WHAT YOU WILL DO: Recast every line of text in the records below as a numbered list, one line per item, and omit any blank lines. Leave the pictures out of your answer.

RECORDS SUPPLIED:
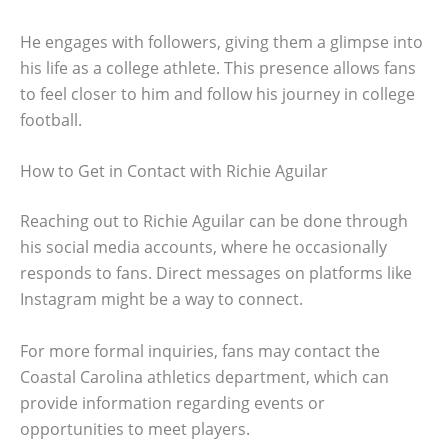
He engages with followers, giving them a glimpse into
his life as a college athlete. This presence allows fans
to feel closer to him and follow his journey in college
football.
How to Get in Contact with Richie Aguilar
Reaching out to Richie Aguilar can be done through
his social media accounts, where he occasionally
responds to fans. Direct messages on platforms like
Instagram might be a way to connect.
For more formal inquiries, fans may contact the
Coastal Carolina athletics department, which can
provide information regarding events or
opportunities to meet players.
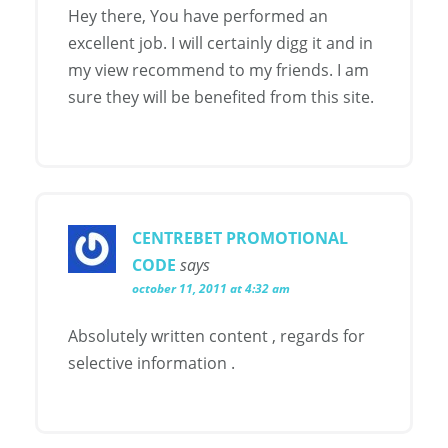
Hey there, You have performed an
excellent job. I will certainly digg it and in
my view recommend to my friends. I am
sure they will be benefited from this site.
CENTREBET PROMOTIONAL
CODE
says
october 11, 2011 at 4:32 am
Absolutely written content , regards for
selective information .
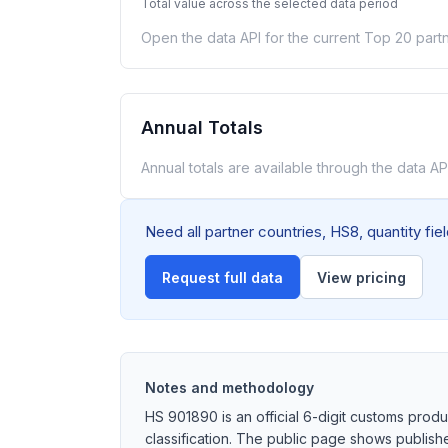
Total value across the selected data period
Open the data API for the current Top 20 partn
Annual Totals
Annual totals are available through the data API
Need all partner countries, HS8, quantity fi
Request full data
View pricing
Notes and methodology
HS 901890 is an official 6-digit customs produ
classification. The public page shows publish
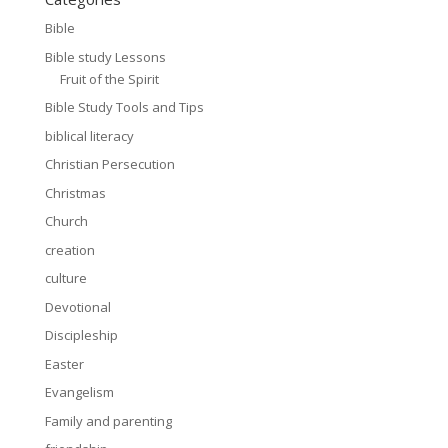
Bible
Bible study Lessons
Fruit of the Spirit
Bible Study Tools and Tips
biblical literacy
Christian Persecution
Christmas
Church
creation
culture
Devotional
Discipleship
Easter
Evangelism
Family and parenting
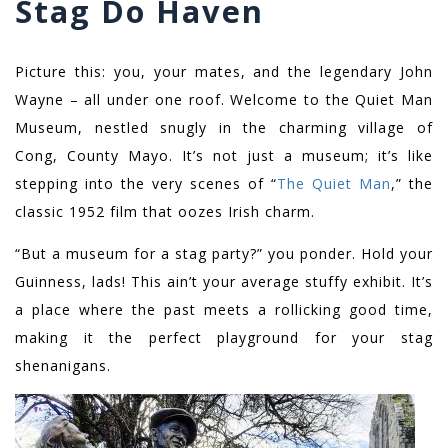
Stag Do Haven
Picture this: you, your mates, and the legendary John
Wayne – all under one roof. Welcome to the Quiet Man
Museum, nestled snugly in the charming village of
Cong, County Mayo. It’s not just a museum; it’s like
stepping into the very scenes of “
The Quiet Man
,” the
classic 1952 film that oozes Irish charm.
“But a museum for a stag party?” you ponder. Hold your
Guinness, lads! This ain’t your average stuffy exhibit. It’s
a place where the past meets a rollicking good time,
making it the perfect playground for your stag
shenanigans.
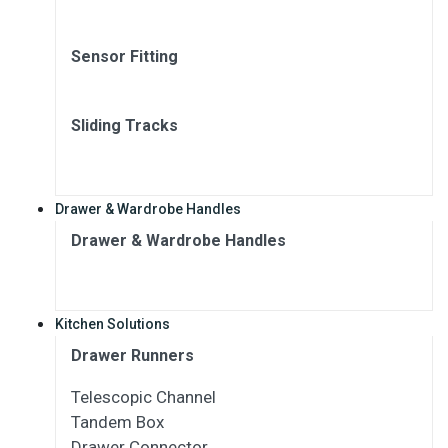
Sensor Fitting
Sliding Tracks
Drawer & Wardrobe Handles
Drawer & Wardrobe Handles
Kitchen Solutions
Drawer Runners
Telescopic Channel
Tandem Box
Drawer Connector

RESULT OF THIS EXERCISE:
1. He engages with followers, giving them a glimpse into
2. his life as a college athlete. This presence allows fans
3. to feel closer to him and follow his journey in college
4. football.
5. How to Get in Contact with Richie Aguilar
6. Reaching out to Richie Aguilar can be done through
7. his social media accounts, where he occasionally
8. responds to fans. Direct messages on platforms like
9. Instagram might be a way to connect.
10. For more formal inquiries, fans may contact the
11. Coastal Carolina athletics department, which can
12. provide information regarding events or
13. opportunities to meet players.
14. Hey there, You have performed an
15. excellent job. I will certainly digg it and in
16. my view recommend to my friends. I am
17. sure they will be benefited from this site.
18. CENTREBET PROMOTIONAL
19. CODE
20. says
21. october 11, 2011 at 4:32 am
22. Absolutely written content , regards for
23. selective information .
24. Total value across the selected data period
25. Open the data API for the current Top 20 partn
26. Annual Totals
27. Annual totals are available through the data API
28. Need all partner countries, HS8, quantity fi
29. Request full data
30. View pricing
31. Notes and methodology
32. HS 901890 is an official 6-digit customs produ
33. classification. The public page shows publish
34. Bible
35. Bible study Lessons
36. Fruit of the Spirit
37. Bible Study Tools and Tips
38. biblical literacy
39. Christian Persecution
40. Christmas
41. Church
42. creation
43. culture
44. Devotional
45. Discipleship
46. Easter
47. Evangelism
48. Family and parenting
49. Stag Do Haven
50. Picture this: you, your mates, and the legendary John
51. Wayne – all under one roof. Welcome to the Quiet Man
52. Museum, nestled snugly in the charming village of
53. Cong, County Mayo. It’s not just a museum; it’s like
54. stepping into the very scenes of “
55. The Quiet Man
56. ,” the
57. classic 1952 film that oozes Irish charm.
58. “But a museum for a stag party?” you ponder. Hold your
59. Guinness, lads! This ain’t your average stuffy exhibit. It’s
60. a place where the past meets a rollicking good time,
61. making it the perfect playground for your stag
62. shenanigans.
63. Sensor Fitting
64. Sliding Tracks
65. Drawer & Wardrobe Handles
66. Drawer & Wardrobe Handles
67. Kitchen Solutions
68. Drawer Runners
69. Telescopic Channel
70. Tandem Box
71. Drawer Connector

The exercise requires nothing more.